> **TRECHO**:
________________________
A ilha me pedia cada vez mais tempo. Eu dava. Feliz. Não sabia aonde iria, mas a travessia era fantástica, percebida não só por minha racionalidade, mas por todos os poros de minha pele que suava em tardes estafantes e se refrescava em entardeceres pitorescos. Ali, na ponta de Sambaqui, olhava para os nativos com uma mistura de inveja e curiosidade. Pensava com meu bloco. Eles, as pessoas do local, são os Sambaquianos remanescentes. Vivem perto do mar. Encontram-se na praia, enamoram-se na lua e fazem amor na areia. Depois vão adiante. Ali, naquele mesmo local, existem indícios de uma imensa pirâmide de conchas, de até 20 metros de altura, que por milênios foi o ponto principal de uma cultura que viveu de forma sedentária na ilha de Santa Catarina e regiões do Litoral Centro de Santa Catarina. Mas faltam pesquisas.
________________________
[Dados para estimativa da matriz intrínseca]
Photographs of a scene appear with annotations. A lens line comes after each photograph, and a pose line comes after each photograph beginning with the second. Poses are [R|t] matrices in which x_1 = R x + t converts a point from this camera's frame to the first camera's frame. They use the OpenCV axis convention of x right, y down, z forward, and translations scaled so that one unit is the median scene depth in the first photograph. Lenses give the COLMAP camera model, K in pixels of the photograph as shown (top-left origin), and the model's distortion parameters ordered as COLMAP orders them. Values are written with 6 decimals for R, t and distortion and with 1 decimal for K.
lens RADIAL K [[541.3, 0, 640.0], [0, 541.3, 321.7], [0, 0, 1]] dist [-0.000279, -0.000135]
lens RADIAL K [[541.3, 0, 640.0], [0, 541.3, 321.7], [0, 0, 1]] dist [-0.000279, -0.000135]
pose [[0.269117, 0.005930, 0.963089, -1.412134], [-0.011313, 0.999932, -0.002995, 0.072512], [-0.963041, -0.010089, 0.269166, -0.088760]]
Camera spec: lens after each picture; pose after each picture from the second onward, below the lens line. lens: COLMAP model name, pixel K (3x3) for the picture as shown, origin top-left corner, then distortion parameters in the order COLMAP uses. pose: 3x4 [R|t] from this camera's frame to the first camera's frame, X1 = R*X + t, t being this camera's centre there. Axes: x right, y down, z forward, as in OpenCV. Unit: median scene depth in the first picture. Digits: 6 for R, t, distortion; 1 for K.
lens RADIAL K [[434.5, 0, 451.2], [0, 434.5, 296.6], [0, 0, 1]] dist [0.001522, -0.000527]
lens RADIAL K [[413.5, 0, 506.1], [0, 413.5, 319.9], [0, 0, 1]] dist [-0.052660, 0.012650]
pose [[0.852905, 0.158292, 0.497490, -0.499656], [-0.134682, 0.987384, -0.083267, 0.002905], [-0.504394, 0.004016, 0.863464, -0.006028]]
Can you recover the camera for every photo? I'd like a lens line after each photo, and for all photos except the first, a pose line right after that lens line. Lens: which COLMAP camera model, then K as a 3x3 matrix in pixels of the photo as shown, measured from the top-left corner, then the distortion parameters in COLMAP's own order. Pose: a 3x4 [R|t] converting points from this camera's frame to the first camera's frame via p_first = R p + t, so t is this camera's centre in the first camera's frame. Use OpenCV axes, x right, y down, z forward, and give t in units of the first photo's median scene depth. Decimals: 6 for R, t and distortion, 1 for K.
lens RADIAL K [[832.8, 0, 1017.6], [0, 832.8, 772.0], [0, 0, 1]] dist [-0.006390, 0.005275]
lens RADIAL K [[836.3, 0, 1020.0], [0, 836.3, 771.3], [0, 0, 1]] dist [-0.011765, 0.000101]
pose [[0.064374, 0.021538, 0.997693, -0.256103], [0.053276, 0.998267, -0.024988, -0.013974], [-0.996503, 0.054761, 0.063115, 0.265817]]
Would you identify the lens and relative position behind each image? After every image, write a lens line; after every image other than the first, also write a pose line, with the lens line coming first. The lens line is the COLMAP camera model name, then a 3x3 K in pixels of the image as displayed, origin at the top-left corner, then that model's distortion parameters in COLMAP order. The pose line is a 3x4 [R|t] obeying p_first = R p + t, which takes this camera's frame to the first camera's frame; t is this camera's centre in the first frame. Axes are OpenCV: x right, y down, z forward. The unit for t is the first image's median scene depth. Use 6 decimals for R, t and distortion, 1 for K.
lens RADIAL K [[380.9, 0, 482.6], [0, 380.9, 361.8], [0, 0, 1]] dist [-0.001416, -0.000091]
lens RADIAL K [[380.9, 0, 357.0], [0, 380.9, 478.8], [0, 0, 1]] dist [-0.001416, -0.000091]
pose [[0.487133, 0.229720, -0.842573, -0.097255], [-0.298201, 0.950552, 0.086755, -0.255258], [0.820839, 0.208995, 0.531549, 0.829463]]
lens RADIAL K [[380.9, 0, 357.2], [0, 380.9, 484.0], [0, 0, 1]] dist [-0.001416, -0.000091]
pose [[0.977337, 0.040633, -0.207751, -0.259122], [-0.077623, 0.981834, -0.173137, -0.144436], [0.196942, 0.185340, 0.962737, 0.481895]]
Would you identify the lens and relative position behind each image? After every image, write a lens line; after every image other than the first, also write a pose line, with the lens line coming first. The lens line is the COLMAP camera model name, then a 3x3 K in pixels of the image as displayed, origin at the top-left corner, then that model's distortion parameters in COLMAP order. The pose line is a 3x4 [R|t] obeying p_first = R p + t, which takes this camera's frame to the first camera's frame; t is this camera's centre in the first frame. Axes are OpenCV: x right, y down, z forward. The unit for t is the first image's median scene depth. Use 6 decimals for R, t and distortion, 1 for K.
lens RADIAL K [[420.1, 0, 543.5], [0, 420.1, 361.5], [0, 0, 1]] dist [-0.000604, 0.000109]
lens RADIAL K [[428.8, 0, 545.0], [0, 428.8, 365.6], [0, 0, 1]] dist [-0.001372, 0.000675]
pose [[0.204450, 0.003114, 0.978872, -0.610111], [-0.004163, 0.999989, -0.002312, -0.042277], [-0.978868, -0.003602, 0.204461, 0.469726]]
________________________
> **O QUE FAZER**:
Prossiga o trecho sobre a ponta de Sambaqui a partir da última frase que ele traz. A listagem tem outra origem, diferente da do trecho.

> **RESPOSTA À TAREFA**:
O apogeu da cultura Sambaqui foi até cerca de mil anos depois de Cristo, antes da chegada das populações hoje denominadas como do grupo Jê, na região. A mescla cultural ocorreu e por algum motivo ainda não esclarecido pela pesquisa arqueológica, a criação das gigantescas pirâmides de conchas foi interrompida. Quando os Guaranis ocuparam o litoral de Santa Catarina, depois dos Jês, os homens de Sambaqui só poderiam ser reconhecidos por seus maiores feitos: as pirâmides de conchas, as gravuras rupestres e o modo de vida baseado na pesca e no consumo do berbigão e dos muitos outros moluscos que infestavam as muitas lagoas da orla, local onde o acesso à comida é mais fácil que no mar.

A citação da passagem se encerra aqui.